STUDY TEXT:
Many other biotech companies are jumping in as well. Incyte, for instance, has ambitious plans to chart proteins in every part of the body. "We want to create a profile of human anatomy at the molecular level," explains President and Chief Scientific Officer Randal W. Scott. Working with AstraZeneca, Incyte has already begun testing drug candidates in the lab to see how they affect the levels of thousands of proteins.
PROTEIN PAYOFF. Celera, meanwhile, is building a facility that will be able to sequence a million proteins a day. And it plans to develop protein "chips"--protein counterparts of the DNA chips already in use--and other technologies that can be used to chart protein activity in every type of cell in the body. Venter figures the effort will have a tremendous payoff. He expects to uncover new hormones and other proteins that could be used as drugs. Moreover, he expects that combining the genomic and protein data will offer far more value than either alone. While other companies, such as Incyte, are following the same strategy, Venter believes that his data are far more complete and will be indispensable. "We can give the genome sequence away for free because we know that no other institution can process it or build the kind of data sets we are building," Venter says. Indeed, he predicts that, eventually, the information in his databases will be so valuable--and accessible--that ordinary people will use it to learn about their own genes. "Celera's ultimate customers are the 6 billion people on the planet," Venter argues.

SOURCE DATA:
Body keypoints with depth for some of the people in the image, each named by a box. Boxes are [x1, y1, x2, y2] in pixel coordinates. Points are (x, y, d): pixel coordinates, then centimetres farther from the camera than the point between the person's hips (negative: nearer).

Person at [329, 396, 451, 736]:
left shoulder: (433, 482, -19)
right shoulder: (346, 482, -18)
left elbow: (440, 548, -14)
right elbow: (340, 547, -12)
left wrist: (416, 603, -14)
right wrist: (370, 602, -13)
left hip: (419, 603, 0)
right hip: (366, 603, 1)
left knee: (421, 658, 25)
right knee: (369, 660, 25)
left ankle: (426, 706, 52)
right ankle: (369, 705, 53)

WORK INSTRUCTIONS: Rewrite the part of the protein-mapping text starting with "Many other biotech" and going on through "thousands of proteins.", putting "bold" in place of "ambitious". The data plays no part in this exercise.

ANSWER TO THIS TASK:
Many other biotech companies are jumping in as well. Incyte, for instance, has bold plans to chart proteins in every part of the body. "We want to create a profile of human anatomy at the molecular level," explains President and Chief Scientific Officer Randal W. Scott. Working with AstraZeneca, Incyte has already begun testing drug candidates in the lab to see how they affect the levels of thousands of proteins.